OBIETTIVO DEL COMPITO: Elenca tutte le persone indicate per nome nel testo sulle tensioni tra Ruanda e Congo riportato più avanti.

TESTO DA ESAMINARE:
★ ★ ★

Una visita che si compie in un contesto di grandi tensioni come sottolinea l’inviato speciale nella regione dei Grandi Laghi del Segretario generale delle Nazioni Unite.
“I presidenti Paul Kagame e Félix Thisekedi devono sforzarsi didisinnescare il conflitto tra Ruanda e Congo, smorzando le tensioni attraverso il dialogo”.
Nelle parole dell’inviato speciale Onu Huang Xia, c’è tutta la profonda preoccupazione della comunità internazionale per l’escalation militare tra i due paesi.
Una situazione allarmante alla vigilia del viaggio di Papa Francesco che dal 31 gennaio al 3 febbraio sarà a Kinshasa, capitale congolese, per la seconda visita apostolica di un Pontefice in Congo (il primo a compierla fu Papa Giovanni Paolo II nel 1980 e nel 1985) per poi volare in Sud Sudan, dal 3 al 5 febbraio.
Le dichiarazioni dell’inviato speciale dell’Onu seguono di pochi giorni quelle delle autorità ruandesi, che hanno definito le azioni belliche misure difensive” in risposta “a ripetuti atti di provocazione”.Ma per Kinshasa, il jet Sukhoi-25 è stato attaccato mentre iniziava la fase di atterraggio all’aeroporto internazionale di Goma, capoluogo del nord Kivu, senza violare lo spazio aereo ruandese.

★ ★ ★

Dati sulle coordinate dei punti chiave:
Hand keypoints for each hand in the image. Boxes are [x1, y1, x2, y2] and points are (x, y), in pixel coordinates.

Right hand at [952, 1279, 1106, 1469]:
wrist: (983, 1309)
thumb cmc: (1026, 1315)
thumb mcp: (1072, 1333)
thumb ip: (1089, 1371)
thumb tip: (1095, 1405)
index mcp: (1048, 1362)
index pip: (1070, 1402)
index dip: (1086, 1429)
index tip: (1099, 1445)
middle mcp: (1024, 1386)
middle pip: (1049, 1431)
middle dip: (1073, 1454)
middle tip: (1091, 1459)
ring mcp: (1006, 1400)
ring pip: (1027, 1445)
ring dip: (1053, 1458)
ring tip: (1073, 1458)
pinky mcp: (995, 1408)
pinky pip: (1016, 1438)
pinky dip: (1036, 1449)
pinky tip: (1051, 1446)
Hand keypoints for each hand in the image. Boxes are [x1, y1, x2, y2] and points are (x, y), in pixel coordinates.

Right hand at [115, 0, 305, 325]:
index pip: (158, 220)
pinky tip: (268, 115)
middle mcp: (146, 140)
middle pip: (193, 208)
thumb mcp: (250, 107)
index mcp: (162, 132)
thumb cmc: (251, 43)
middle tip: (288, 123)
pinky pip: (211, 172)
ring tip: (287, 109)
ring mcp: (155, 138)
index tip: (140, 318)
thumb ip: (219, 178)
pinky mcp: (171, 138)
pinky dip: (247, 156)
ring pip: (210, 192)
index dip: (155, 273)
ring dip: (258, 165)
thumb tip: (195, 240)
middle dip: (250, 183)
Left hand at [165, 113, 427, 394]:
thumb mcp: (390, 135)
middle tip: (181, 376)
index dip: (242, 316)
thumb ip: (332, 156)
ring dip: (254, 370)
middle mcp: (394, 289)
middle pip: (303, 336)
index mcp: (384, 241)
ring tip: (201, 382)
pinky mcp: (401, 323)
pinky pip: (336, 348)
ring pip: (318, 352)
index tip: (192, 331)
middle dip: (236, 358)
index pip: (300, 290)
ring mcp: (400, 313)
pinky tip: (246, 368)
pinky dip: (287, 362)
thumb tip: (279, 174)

★ ★ ★

SOLUZIONE SVOLTA: Le persone indicate per nome sono Paul Kagame, Félix Thisekedi, Huang Xia, Papa Francesco e Papa Giovanni Paolo II.